Initial polling shows that all will be represented in the European parliament with the Peoples Movement Against the EU, the Red-Green Alliance and the Socialist People’s Party each getting one EMP, and the same goes for the Social-liberal Party (Radikale Venstre). The three biggest parties in Denmark (Social Democrats, the Liberal Party and the Danish Peoples Party) split the remaining ten seats.
A Lilliputian dilemma
From a European perspective, the most remarkable change in the political situation is the apparent abrupt decline of the Danish Peoples Party. This is certainly notable as the party from its nationalist platform usually turns its EU-skepticism unto its own advantage at the European elections in the same way as seen in other European countries.
The difficulties faced by the Danish Peoples Party have a number of origins. As a matter of public concern, the party’s European parliamentarian group is riven by scandals regarding double-dealing with EU funds. At the home front, it sees itself under political pressure after supporting the current government for the last four years. Though the party has succeeded in getting through a number of draconian measures aimed at immigrants, crowned by the so-called “shift in paradigm” regarding Danish immigrant politics, it has been unable to deliver in other areas such as social welfare.
With the adoption of the immigrant paradigm shift, the Danish Peoples Party furthermore has made its own nationalist position mainstream, effectively making all parties at the parliament from the Social Democrats to the right to vocally support their nationalist ideas. Politically, this has resulted in a political landscape with blurred lines, and brought other issues to the fore in the parties’ pursuit of stronger political profiles respectively.
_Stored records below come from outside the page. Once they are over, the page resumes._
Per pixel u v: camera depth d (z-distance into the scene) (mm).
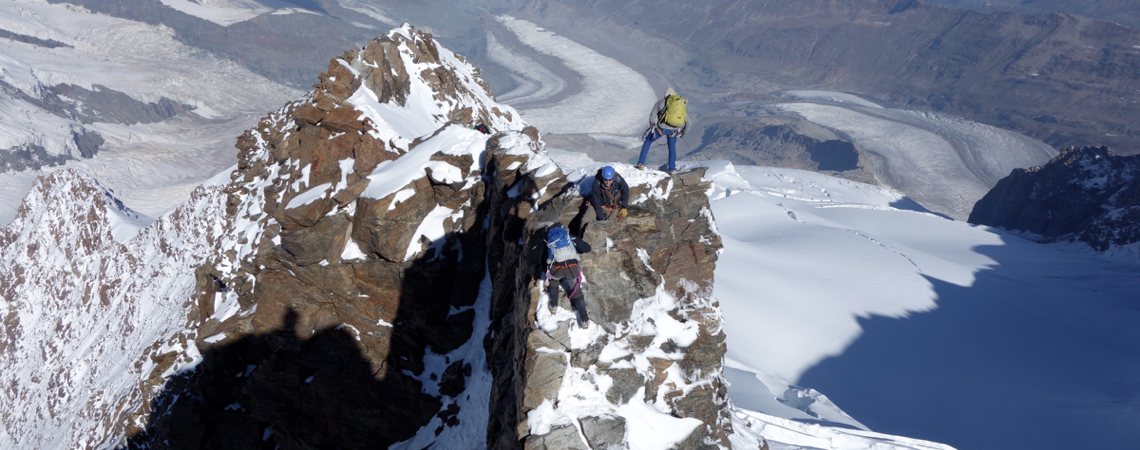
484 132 30703
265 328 25266
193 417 26609
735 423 20703
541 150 39719
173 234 35719
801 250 98688
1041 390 68438
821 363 69562
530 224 18219
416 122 30969
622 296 16484
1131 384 71250
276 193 28453
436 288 24047
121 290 39438
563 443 14945
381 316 24562
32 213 50875
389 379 24281
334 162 26750
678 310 17797
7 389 44406
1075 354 79500
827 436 30406
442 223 24250
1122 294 114312
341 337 24719
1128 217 163000
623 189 16875
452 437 22859
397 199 23844
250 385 25219
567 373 15469
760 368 64438
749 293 80750
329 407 24812
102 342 37656
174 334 28938
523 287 17328
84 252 44750
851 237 105250
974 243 140250
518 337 17328
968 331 80188
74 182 47219
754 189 166125
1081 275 126875
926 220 152000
Traditionally, the EU-skepticism the Danish Peoples Party has acted as a pointer for its apparent defense of the welfare state, but this position is no longer as strong as it was earlier. As Brexit seems to indicate, an exit from the EU does not in itself spell for a stronger nation state with the opportunity to preserve an economical basis of a welfare state model such as the Danish.
This has opened up possibilities for a renewed EU-critique from the left. Many of its strongest positions are bound up on international dilemmas, and point towards solutions beyond the nation state. While the break with the Peoples Movement Against the EU could possibly point towards a more internationalist and less isolationist approach of the Red-Green Alliance, its position in the national parliament increasingly focuses on the defense of the Danish welfare state on par with the other parties of the Danish left wing. What remains to be seen is whether the newly adopted Euro-skeptic reformist EU-strategy could strengthen such a position in the view of the electorate. The first indication of this will be the European elections in May.
Generally, the practical importance of the opt-outs is increasingly negated by bilateral dealings between the Danish government and the EU. This leaves Denmark in an ambivalent position with the opt-outs placing the country with a special status within the union, but without influence on important decisions concerning central aspects of union policies. Such difficulty of upholding Denmark’s real independence affects the Lilliputian sentiment of the Danish public, seemingly concerned about the potential inability to deal with worldwide problems on a national scale while at the same time wanting to secure the survival of the Danish welfare system.
As a result, a new public sentiment might be seeing the light of day – a sentiment that begins to open up towards a more European orientation, which could take the EU and how to change it from within to the heart of societal discussions within the kingdom of Denmark.